I suppose I was three the first time I tried to run away. I doubt that my mother realized that that’s what I was doing since I didn’t pack any of my clothes. I packed my favorite dolly’s clothes and my china tea set and went to visit Grandma Clara*.

Grandma Clara wasn’t really my Grandmother. She was an elderly woman my mother did housework and laundry for. She was a sweet old lady and she listened to my childish tale of woe before she called my mother to tell her I had come to visit but she didn’t offer me any protection or seem to take me very seriously.

My mother was furious when she came to pick me up with my two little brothers in tow.  Goodness knows where she had found them–playing safely in the back yard where I had left them or wandering around loose in the neighborhood.  Mother certainly let me know that I had neglected my duty to mind them and I was severely reprimanded and  given a thorough  whipping with a small switch from the peach tree in Grandma Clara’s yard.

Sadly, this burden of responsibility for my brothers turned me in to what is known as a parentified child.  I became a caretaker at a very early age, not only for my brothers but for both of my parents.  According to my therapists, I eventually became responsible for the well being and happiness of the whole family as well as the source of all the unhappiness and thus the one who would bear all the blame and be the scape goat when things went wrong.
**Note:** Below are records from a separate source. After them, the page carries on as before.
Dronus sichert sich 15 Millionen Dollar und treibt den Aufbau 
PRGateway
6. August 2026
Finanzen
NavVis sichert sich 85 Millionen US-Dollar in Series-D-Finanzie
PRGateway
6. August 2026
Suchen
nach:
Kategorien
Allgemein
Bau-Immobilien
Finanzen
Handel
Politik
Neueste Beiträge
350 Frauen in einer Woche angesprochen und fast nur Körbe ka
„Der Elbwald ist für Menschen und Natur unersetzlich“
There were many times I wanted to run away but couldn’t bring myself to leave because I was afraid of what would happen to my little brothers–especially the youngest, Jimmy–if I left and wasn’t there to protect them.  There were many times I took the blame for things they had done so they wouldn’t be beaten.

There were many times my mother pulled me in front of her to deflect my father’s fury from her to me. Literally and figuratively. Time and again I learned that I could not depend on her to protect me from him.  EVER  She would allow him to do whatever he wanted with her blessing.   She would stop him from killing me but only because a dead body would prove difficult to explain away.

When I was 14 I really began to run away. I climbed out of my bedroom window and went to my Grandparents house and asked my Aunt who is younger than I am by 6 months for a loan so I could take a bus to Lincoln, NE to stay with my friend who lived there.  When I told her why–ie. the sexual abuse which was escalating,  she said we had to tell my Grandparents and went and got my Uncle who is a little older.  We told him and he told my Grandparents.

Then all hell broke loose.  My Grandmother went and talked to my parents and then my parents came and got me.  I should have just walked to Lincoln.  It would have been easier than what happened to me next.

*(I don’t remember this woman’s real name but there was an elderly woman who lived above a store or perhaps just occupied the second story of a house that I “ran away to” one day when I was supposed to be watching my brothers.)